Mr Clark said he uses cannabis as a pain killer and to combat the negative side effects of his prescription drugs that he must take every day. In 1994, his application to grow small amounts of cannabis, under supervision, for medicinal purposes was rejected.
Under the law such an application is possible, but no permit has ever been granted and the Ministry of Health has made it clear an application would only be seriously considered as part of a clinical trial.
In Britain, the BBC reported last Thursday that a man who grew cannabis to relieve his pain from spinal injuries was acquitted of cultivating and possessing the drug with intent to supply.
Colin Davies, 42, was acquitted by a jury at Manchester Crown Court after a three-day trial despite admitting that he had set up a co-operative to help fellow pain sufferers by providing them with cannabis.
Mr Davies, an unemployed joiner, admitted
starting to take cannabis three years ago after suffering
from the side effects of conventional drugs which he took to
relieve the pain caused by serious spinal injuries.
These were sustained in a fall five years ago.

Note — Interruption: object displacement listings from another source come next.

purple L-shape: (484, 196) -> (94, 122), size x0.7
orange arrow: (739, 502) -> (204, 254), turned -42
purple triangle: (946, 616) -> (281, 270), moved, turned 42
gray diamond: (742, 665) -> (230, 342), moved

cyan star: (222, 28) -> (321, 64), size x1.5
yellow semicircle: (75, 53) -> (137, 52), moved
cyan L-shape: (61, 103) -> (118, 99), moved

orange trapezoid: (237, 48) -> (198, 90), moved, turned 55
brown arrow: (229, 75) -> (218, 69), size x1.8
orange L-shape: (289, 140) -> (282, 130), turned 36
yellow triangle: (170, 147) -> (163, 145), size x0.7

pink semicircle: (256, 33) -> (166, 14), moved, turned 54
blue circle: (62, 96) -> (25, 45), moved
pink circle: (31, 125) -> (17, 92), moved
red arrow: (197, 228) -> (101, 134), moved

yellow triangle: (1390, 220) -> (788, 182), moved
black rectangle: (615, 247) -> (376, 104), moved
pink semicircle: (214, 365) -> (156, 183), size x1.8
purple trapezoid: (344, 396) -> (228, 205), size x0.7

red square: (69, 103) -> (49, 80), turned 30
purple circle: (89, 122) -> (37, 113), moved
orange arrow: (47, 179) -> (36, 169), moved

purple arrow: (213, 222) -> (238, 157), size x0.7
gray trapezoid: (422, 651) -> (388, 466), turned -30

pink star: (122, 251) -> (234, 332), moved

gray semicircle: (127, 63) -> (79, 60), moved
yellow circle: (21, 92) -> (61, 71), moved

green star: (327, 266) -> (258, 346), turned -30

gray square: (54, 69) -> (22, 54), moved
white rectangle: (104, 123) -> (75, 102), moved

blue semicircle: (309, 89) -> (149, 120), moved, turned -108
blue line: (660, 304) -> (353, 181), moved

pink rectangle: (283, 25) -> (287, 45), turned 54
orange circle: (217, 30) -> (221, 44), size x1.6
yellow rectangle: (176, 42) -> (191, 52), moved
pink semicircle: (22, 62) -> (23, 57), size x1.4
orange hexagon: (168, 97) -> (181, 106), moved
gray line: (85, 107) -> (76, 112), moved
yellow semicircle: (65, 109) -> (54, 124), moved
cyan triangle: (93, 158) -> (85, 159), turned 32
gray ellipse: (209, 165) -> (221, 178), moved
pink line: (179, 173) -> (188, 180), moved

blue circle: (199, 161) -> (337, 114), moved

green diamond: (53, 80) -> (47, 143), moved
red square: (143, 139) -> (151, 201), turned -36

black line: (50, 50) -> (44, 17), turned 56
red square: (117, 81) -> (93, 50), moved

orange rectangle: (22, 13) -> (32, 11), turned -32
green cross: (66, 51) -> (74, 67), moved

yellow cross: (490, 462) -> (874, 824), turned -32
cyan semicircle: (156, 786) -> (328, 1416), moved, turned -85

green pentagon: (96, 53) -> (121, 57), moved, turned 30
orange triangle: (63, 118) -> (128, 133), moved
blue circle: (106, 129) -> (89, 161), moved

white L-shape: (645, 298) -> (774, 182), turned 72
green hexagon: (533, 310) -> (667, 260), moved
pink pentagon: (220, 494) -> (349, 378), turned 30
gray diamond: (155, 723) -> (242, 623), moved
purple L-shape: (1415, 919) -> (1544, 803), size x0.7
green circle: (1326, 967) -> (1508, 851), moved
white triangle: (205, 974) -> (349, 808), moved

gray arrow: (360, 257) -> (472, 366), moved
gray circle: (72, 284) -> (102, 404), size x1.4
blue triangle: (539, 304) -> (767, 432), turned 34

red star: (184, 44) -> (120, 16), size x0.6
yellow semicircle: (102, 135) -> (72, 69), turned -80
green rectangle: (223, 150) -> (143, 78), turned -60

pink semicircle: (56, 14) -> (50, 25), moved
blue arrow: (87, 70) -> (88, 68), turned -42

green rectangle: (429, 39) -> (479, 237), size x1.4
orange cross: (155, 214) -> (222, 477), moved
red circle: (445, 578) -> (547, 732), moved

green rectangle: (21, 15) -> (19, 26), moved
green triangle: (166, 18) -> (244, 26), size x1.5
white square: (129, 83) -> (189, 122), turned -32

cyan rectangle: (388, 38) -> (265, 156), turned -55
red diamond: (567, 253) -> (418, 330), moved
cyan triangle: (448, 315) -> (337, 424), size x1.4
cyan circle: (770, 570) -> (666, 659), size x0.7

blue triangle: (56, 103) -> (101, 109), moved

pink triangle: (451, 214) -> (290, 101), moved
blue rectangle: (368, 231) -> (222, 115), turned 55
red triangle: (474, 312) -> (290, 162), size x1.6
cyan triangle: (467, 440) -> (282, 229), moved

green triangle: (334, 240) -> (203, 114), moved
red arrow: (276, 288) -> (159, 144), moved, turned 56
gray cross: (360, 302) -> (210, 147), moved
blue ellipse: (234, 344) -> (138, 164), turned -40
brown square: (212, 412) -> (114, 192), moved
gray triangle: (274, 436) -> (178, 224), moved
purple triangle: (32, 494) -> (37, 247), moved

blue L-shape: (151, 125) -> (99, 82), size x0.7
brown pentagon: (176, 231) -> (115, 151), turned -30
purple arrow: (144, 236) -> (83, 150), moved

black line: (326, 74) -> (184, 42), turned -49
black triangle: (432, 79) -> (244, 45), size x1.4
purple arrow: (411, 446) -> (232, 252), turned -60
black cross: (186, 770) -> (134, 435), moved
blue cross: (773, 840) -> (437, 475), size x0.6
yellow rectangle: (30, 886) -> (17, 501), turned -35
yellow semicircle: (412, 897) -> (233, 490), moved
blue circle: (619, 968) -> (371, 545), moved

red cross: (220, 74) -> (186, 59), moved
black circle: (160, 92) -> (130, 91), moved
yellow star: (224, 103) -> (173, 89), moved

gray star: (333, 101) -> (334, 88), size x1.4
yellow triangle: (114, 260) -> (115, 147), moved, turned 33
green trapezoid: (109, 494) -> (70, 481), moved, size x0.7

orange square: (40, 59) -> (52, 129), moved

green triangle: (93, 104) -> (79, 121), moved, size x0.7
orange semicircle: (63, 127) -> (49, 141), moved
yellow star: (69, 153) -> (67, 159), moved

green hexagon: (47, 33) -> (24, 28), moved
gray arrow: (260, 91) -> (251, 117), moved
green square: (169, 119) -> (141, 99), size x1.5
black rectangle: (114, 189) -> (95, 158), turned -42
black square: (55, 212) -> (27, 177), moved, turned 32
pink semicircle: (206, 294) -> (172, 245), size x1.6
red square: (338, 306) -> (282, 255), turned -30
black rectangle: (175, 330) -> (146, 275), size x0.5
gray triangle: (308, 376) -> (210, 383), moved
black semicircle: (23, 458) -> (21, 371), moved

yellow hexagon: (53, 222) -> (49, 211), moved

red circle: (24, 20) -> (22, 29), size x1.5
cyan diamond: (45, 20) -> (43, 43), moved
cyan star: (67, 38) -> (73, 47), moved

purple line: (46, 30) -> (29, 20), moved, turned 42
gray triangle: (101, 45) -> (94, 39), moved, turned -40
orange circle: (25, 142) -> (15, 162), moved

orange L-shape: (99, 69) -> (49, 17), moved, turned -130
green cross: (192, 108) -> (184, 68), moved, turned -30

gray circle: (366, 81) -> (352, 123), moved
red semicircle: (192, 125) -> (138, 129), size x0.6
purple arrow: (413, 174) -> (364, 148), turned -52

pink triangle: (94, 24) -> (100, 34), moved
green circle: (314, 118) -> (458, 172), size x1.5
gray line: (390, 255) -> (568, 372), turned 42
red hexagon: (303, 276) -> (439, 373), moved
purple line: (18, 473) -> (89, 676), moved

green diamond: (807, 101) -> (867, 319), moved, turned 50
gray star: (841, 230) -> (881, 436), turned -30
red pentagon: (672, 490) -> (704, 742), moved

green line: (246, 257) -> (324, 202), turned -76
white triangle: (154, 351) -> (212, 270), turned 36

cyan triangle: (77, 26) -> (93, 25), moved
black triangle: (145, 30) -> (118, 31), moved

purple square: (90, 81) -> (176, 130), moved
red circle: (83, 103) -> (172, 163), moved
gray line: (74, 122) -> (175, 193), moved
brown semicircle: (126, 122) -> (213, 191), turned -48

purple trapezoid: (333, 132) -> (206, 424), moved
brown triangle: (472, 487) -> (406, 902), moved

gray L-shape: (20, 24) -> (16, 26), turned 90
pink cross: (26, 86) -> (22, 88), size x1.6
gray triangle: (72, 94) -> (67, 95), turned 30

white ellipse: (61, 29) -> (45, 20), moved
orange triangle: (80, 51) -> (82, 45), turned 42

He pleaded not guilty to cultivating and possessing cannabis in his flat with intent to supply, claiming he was forced to use it out of medical necessity and that he supplied it to two sufferers of multiple sclerosis for the same reason.
The jury were not swayed by the prosecution pointing out “There is no defence because Mr Davies did cultivate cannabis and did supply it."
The case shows the benefits of pleading not-guilty and electing for a jury trial in emotive cases.
The British case had a futter sequel in Westminster on Thursday when a backbencher’s bill to decriminalise cannabis for medical use was blocked.
One shout of "object" by was enough to kill-off the Misuse of Drugs (Amendment) Bill, piloted by Mr Flynn without debate or a vote.